■ **Records to process**
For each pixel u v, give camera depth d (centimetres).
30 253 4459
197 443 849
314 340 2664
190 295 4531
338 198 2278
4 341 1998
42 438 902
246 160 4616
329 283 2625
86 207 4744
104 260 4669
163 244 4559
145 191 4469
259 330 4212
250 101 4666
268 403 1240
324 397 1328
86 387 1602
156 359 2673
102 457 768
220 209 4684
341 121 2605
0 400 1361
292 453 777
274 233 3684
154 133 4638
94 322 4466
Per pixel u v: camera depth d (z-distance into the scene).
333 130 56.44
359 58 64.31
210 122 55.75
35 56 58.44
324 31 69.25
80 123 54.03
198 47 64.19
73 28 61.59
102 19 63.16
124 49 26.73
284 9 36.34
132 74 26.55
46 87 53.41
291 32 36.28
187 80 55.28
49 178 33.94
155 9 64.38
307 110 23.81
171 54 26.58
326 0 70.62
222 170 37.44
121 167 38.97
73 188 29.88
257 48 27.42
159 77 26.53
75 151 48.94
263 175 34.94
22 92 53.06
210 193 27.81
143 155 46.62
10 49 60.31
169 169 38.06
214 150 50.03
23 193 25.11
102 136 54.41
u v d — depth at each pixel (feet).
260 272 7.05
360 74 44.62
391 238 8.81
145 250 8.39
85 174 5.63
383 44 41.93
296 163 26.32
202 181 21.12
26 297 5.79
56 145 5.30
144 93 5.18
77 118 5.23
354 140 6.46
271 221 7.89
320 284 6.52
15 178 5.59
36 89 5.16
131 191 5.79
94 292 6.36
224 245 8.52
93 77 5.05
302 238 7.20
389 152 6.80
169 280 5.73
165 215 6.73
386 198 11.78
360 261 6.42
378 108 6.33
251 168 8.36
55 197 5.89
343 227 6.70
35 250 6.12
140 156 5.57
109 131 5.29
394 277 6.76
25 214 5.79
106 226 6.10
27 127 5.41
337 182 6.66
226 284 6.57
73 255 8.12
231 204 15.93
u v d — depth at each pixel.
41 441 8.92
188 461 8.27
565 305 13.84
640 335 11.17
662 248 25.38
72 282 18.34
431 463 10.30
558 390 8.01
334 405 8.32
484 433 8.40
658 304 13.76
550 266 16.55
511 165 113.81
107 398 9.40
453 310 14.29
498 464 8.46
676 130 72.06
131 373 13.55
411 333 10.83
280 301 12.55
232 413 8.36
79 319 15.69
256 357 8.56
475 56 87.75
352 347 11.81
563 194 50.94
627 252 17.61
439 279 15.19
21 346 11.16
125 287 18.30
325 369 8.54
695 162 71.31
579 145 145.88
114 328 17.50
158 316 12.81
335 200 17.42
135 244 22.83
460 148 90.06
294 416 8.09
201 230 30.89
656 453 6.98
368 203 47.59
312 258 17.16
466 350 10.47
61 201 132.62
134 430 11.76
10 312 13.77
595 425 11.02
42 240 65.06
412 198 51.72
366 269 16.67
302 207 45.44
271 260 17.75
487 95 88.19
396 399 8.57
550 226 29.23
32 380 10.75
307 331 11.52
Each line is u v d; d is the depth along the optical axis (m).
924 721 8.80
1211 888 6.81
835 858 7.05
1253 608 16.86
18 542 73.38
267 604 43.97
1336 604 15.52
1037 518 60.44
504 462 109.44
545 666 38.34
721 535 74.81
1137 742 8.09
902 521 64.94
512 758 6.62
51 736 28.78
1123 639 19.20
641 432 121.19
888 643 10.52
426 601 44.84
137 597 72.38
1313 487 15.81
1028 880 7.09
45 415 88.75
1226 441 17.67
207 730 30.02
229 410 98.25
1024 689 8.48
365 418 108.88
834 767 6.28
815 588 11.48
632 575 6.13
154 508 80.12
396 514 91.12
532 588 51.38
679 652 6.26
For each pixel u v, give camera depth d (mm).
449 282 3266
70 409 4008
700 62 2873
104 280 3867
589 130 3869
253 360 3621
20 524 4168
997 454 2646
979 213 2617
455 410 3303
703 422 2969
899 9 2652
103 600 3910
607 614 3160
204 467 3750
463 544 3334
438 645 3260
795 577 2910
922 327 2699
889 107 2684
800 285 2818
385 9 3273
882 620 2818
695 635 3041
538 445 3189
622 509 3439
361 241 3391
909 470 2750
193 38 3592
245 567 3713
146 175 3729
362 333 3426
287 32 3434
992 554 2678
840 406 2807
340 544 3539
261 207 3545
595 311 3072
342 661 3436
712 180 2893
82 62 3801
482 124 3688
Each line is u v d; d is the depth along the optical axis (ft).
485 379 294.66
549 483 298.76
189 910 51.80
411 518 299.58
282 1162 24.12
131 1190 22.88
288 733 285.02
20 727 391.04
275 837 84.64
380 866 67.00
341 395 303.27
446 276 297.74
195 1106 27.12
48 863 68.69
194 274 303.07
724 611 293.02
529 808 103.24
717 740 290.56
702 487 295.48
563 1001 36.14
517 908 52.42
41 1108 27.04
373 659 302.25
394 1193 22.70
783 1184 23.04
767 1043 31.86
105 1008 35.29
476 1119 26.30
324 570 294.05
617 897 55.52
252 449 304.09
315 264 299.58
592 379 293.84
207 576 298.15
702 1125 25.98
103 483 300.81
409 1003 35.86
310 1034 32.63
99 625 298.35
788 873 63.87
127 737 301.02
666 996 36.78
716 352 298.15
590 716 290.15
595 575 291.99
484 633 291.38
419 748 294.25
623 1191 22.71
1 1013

■ **Task goal**
Working from the entries above, filter out every line that lacks "camera" and copy what remains.

■ **Completed task**
For each pixel u v, give camera depth d (centimetres).
Per pixel u v: camera depth d (z-distance into the scene).
For each pixel u v, give camera depth d (mm).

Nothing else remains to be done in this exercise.